Como yo ya sabía, WWRY no era un cover sino una comedia musical usando la música de Queen. El argumento (aunque entendí la mitad) era muy simple: en el año 2046 gobierna Killer Queen (no conocedores abstenerse) en una sociedad aséptica donde las personas son, o bien eruditos, o bien “de plástico”. Los instrumentos musicales fueron destruidos en su totalidad, y la música no existe más. Sin embargo, hay un viejo que conserva un viejo video de Bohemian Rapsody y él, con un grupo de jóvenes reaccionarios va en busca de la guitarra de Brian (la maravillosa “Red Special”) con la que matan a la reina y recuperan la música. Imagino que pensarán: “¿Esto es todo, Toto?” PUES NO. La puesta en escena fue alucinante. El escenario venía hacia delante, o iba hacia atrás, o las cosas se hundían, o se perdían en las alturas. Una parte del escenario subía y giraba. Los escenarios eran fantásticos. Las luces ni que hablar. En el fondo había una pared de plasmas con movimientos independientes (tipo holograma, o 3D) que iban juntándose, separándose, subiendo, bajando, adelantándose y formando millones de figuras distintas. Los ojos no daban crédito a semejante derroche. Los cantantes tenían unas voces maravillosas.
Después de 2 horas de función hicieron un intervalo. Mucha gente (yo incluída) se dirigió al pub del teatro. Fue algo muy extraño tomar una Coca entre jeques árabes, geishas, rastas de mil colores, pelucas, galeras…
En media hora los altoparlantes nos invitaron a pasar nuevamente a la sala.
NOTA: en la barra, para comprar, nadie se apretuja, ni quiere pasar antes, ni pone mala cara. Al contrario: “por favor, pase usted” parecería ser la frase de cabecera.
Después de 2 horas más de show, cuando ya había perdido 2 ó 3 kilos de agua en transpiración, las manos me ardían de aplaudir y creía que mi organismo no podía fabricar más adrenalina, aparecieron en el escenario Brian y Roger para tocar la última canción: Bohemian Rapsody. No podía creerlo: los tenía a unos 2 metros de distancia. Como no podía ser de otra manera, Bri desgranó notas en su guitarra que, como siempre, me tocaron lo más profundo del corazón. Y se cerró el telón.
La gente enloqueció, y empezó a pedir bis.
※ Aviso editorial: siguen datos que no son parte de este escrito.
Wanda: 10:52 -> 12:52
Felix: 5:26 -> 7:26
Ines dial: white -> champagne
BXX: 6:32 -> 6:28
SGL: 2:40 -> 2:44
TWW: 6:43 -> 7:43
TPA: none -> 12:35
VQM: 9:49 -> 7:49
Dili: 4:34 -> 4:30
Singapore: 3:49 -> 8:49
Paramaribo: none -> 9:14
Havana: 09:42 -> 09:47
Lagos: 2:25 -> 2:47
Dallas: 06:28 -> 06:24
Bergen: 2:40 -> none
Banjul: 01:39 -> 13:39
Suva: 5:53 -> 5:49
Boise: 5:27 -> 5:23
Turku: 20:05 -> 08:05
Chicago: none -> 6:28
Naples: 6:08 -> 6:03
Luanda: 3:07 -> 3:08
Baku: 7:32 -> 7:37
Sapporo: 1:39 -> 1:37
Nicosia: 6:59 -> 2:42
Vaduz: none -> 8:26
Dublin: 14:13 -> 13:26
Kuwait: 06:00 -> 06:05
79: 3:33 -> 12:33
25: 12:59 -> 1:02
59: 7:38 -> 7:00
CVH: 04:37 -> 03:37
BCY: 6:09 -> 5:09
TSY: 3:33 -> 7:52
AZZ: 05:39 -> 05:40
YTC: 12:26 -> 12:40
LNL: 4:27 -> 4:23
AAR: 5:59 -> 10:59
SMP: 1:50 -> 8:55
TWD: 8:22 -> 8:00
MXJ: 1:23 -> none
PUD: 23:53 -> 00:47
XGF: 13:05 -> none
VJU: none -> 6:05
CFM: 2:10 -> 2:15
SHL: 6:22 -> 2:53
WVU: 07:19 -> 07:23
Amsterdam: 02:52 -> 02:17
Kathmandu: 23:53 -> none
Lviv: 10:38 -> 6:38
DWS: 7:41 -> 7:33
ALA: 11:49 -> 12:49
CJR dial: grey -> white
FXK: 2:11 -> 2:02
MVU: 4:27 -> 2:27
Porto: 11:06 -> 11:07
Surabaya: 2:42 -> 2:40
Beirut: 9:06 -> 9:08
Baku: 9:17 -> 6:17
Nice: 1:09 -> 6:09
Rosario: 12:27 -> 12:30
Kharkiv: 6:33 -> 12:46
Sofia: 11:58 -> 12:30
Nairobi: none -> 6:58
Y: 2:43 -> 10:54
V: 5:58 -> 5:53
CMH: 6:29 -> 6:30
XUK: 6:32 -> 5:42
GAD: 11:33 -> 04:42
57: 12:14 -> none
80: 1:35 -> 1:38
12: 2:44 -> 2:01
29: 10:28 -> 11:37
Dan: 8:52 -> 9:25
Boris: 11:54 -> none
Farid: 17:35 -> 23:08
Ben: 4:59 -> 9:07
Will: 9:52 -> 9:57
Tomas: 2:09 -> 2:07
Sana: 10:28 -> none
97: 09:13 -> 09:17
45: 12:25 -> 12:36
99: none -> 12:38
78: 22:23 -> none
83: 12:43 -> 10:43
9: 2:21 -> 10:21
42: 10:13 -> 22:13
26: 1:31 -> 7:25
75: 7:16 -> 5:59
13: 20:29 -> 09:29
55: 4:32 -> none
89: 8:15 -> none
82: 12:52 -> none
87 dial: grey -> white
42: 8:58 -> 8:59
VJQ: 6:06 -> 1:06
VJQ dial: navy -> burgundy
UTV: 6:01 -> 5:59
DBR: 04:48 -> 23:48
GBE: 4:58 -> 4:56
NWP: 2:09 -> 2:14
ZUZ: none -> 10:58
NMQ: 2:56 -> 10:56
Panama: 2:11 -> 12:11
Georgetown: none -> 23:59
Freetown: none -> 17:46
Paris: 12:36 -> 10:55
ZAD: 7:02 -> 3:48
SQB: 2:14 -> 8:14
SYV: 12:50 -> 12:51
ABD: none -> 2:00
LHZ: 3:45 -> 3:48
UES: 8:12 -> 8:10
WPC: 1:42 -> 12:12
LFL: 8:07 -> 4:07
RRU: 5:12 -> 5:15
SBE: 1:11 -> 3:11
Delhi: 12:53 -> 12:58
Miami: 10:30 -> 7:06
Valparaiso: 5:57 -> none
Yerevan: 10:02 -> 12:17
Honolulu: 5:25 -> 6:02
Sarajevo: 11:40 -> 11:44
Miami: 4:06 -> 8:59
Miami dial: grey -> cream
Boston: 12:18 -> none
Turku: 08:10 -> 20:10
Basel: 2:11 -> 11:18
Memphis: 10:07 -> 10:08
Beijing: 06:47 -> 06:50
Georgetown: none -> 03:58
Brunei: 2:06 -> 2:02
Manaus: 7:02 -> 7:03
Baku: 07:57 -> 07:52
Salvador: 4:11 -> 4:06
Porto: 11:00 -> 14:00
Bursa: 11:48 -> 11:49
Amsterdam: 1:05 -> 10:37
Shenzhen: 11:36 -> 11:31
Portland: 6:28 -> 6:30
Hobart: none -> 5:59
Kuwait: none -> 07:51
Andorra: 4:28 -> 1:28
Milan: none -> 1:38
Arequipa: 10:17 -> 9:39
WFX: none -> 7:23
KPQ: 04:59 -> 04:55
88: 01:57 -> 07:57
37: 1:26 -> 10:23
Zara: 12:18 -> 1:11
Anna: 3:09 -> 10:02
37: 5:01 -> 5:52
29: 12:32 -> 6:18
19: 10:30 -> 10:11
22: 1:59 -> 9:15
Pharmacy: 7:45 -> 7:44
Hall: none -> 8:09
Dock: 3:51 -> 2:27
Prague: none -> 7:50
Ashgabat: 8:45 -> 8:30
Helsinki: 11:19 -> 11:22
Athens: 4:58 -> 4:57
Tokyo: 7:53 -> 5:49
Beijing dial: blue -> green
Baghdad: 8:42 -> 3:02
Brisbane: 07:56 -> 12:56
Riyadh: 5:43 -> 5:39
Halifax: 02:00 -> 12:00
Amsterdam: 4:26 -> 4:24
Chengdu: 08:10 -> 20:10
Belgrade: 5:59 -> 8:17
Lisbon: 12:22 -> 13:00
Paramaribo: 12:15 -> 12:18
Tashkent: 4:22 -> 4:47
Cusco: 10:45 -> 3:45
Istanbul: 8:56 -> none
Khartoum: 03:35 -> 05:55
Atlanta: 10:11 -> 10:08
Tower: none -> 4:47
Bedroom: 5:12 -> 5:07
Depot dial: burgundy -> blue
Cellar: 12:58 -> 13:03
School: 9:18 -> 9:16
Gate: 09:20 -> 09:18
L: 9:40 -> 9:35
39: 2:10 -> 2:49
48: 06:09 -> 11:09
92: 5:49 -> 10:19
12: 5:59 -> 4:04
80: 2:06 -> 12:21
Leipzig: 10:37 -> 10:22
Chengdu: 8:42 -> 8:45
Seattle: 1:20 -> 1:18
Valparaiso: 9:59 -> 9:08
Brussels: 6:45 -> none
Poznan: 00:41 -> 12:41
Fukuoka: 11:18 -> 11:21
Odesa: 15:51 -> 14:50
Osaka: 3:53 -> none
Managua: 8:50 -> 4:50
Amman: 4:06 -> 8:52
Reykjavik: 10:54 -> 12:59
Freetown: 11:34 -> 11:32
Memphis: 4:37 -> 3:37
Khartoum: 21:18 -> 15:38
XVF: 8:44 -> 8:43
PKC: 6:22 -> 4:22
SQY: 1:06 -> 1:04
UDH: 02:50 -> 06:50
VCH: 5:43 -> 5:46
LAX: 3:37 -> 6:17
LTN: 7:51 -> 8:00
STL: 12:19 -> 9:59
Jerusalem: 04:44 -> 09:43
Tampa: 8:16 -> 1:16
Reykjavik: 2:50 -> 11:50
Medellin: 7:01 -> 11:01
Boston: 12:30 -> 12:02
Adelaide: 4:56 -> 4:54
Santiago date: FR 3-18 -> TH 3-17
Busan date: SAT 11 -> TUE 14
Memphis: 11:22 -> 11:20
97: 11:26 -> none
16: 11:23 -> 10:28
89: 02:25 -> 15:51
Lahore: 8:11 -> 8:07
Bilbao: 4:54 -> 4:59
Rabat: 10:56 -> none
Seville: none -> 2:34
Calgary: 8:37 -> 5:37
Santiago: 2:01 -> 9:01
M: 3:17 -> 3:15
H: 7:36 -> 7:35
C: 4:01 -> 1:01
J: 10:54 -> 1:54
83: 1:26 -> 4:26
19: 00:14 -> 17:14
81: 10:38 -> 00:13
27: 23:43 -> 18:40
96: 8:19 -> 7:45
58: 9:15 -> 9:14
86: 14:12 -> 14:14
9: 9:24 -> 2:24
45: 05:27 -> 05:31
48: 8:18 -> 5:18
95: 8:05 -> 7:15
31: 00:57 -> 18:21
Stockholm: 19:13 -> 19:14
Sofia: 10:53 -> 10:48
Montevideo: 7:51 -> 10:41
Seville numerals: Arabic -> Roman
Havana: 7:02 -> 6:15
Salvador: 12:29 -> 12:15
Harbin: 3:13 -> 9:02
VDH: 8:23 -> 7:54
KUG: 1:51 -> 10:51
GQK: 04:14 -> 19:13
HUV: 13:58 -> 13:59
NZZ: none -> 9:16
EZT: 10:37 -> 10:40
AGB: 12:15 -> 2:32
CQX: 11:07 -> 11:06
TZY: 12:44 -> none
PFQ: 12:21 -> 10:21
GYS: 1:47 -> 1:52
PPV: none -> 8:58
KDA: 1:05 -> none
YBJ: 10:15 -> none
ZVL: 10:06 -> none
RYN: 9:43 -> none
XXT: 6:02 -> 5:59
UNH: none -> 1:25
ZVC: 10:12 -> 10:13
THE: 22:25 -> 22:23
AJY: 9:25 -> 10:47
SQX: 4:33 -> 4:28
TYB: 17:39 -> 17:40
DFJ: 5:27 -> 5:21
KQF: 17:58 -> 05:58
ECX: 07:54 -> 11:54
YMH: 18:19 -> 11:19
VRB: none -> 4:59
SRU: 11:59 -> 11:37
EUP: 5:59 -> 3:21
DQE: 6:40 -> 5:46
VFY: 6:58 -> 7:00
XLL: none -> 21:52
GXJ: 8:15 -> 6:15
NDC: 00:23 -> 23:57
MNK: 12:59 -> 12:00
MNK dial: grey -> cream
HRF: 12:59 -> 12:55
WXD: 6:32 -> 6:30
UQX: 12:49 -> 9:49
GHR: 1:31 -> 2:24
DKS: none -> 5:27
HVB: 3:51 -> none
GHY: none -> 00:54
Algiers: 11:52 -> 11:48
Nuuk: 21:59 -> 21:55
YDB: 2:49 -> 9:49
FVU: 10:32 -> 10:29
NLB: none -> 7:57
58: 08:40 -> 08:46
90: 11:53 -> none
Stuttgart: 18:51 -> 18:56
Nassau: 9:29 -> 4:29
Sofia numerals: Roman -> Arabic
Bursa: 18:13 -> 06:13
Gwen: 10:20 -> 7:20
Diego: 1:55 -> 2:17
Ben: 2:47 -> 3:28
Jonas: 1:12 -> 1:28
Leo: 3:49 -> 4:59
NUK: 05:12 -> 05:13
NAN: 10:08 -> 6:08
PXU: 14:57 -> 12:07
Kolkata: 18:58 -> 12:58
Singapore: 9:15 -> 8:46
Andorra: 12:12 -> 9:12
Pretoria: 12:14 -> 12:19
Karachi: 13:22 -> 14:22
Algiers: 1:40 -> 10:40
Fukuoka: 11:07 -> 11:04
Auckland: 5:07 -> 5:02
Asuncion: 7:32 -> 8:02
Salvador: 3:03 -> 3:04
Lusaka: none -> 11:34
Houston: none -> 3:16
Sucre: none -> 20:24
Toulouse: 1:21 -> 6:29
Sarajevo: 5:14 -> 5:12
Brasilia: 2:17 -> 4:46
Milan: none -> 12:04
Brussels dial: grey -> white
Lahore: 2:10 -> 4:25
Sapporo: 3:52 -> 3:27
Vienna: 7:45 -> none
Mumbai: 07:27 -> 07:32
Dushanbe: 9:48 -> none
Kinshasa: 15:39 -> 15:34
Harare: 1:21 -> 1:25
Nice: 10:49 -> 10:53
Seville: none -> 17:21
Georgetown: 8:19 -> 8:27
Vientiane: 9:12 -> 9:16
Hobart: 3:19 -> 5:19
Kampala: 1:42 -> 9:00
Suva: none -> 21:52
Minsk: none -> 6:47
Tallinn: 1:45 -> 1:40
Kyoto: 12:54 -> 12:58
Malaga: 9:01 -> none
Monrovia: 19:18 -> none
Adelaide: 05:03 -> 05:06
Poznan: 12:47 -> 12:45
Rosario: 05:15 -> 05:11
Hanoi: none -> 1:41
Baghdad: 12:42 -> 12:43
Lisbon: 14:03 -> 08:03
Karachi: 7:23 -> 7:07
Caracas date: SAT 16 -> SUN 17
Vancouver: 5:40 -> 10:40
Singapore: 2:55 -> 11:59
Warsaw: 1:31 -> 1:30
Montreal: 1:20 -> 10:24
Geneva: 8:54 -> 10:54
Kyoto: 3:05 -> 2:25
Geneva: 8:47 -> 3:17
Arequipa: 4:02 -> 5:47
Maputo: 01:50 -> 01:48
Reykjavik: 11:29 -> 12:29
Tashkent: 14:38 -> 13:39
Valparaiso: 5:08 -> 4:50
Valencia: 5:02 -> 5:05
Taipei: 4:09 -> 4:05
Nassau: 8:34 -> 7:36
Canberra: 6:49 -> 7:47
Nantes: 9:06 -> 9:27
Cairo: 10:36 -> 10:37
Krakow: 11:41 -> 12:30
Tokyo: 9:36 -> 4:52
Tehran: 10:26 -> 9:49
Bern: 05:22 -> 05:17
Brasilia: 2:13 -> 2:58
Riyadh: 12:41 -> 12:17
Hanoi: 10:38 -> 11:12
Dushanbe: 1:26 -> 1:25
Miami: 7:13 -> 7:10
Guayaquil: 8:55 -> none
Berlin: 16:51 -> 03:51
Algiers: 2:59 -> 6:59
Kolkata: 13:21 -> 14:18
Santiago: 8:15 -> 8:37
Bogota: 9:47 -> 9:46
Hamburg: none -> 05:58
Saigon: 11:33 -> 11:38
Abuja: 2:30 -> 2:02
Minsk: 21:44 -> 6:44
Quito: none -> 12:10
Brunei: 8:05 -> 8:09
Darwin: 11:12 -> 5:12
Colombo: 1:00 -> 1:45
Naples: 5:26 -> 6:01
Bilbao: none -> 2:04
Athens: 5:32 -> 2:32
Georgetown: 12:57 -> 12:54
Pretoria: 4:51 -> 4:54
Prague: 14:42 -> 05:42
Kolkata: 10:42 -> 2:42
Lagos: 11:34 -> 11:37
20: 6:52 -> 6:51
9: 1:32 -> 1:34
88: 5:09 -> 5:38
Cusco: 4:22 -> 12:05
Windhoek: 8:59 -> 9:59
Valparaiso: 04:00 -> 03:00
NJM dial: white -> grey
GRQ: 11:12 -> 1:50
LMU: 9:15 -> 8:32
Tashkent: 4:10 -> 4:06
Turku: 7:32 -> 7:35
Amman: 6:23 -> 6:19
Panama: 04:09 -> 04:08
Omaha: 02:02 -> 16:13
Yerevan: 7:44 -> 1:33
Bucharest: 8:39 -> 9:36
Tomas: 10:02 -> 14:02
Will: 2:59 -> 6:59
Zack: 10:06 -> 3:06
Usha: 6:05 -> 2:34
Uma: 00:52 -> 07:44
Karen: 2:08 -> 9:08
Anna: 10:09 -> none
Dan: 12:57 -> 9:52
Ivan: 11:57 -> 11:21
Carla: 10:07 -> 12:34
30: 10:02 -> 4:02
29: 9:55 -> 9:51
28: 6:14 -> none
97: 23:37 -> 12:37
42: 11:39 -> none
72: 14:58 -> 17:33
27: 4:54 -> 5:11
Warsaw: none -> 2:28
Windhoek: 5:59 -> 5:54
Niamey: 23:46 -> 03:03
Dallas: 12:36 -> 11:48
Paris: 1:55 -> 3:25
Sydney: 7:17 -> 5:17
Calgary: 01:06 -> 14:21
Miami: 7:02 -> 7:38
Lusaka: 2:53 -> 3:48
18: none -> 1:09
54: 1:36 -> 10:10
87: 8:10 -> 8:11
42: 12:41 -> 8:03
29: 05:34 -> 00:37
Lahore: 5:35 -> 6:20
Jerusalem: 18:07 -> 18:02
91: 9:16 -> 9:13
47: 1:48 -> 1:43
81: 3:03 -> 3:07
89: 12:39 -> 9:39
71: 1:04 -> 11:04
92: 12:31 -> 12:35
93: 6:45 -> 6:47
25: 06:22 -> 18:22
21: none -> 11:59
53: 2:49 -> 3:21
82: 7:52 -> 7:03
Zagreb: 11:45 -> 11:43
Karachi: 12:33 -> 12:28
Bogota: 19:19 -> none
El telón volvió a abrirse despacito y ahí estaban Brian y Roger solos, con una guitarra acústica dispuestos a cantar. La impresión fue muy fuerte. A Brian se lo ve grande, pero está joya. Roger está destruído. La “niña bonita” del grupo se había transformado en un petizo gordito, parecido a Frank Sinatra en su última época. El vestía un traje negro, y Brian tenía un pantalón negro con camisa blanca, y su mítico tapado blanco y rojo.
El que habló fue Brian y, no sé si de tanto oírlo hablar en los videos o porque hablaba un perfecto inglés, ¡le entendí todo! Ni yo misma podía creerlo.
Dieron un recital de más o menos una hora. Yo parecía un dibujito animado, con la barbilla caída, los ojos fuera de las órbitas, los oídos que no daban crédito y pellizcándome para convencerme que no era un sueño.
Al final, como era de rigor, todo el teatro cantó a todo pulmón “Happy Birthday”. Creo que no voy a olvidar esta experiencia ni en mi lecho de muerte. Fue una de las cosas más emocionantes, alucinantes, bizarras, increíbles que viví en los últimos 15 años.
No quería irme, pero como iba a ir a la fiesta del 09/09 (una fiesta exclusiva para 200 personas) preferí no perder el último subte (ya había averiguado el horario).
Llegué al hotel rápido, y mi panza me avisó que me había olvidado de comer. Como todo estaba cerrado, tuve que conformarme con ½ sándwich que me había quedado y un caldito. No importa: comería al día siguiente. Había cambiado el refrán “panza llena, corazón contento” por “corazón contento, la panza me importa un cuerno”.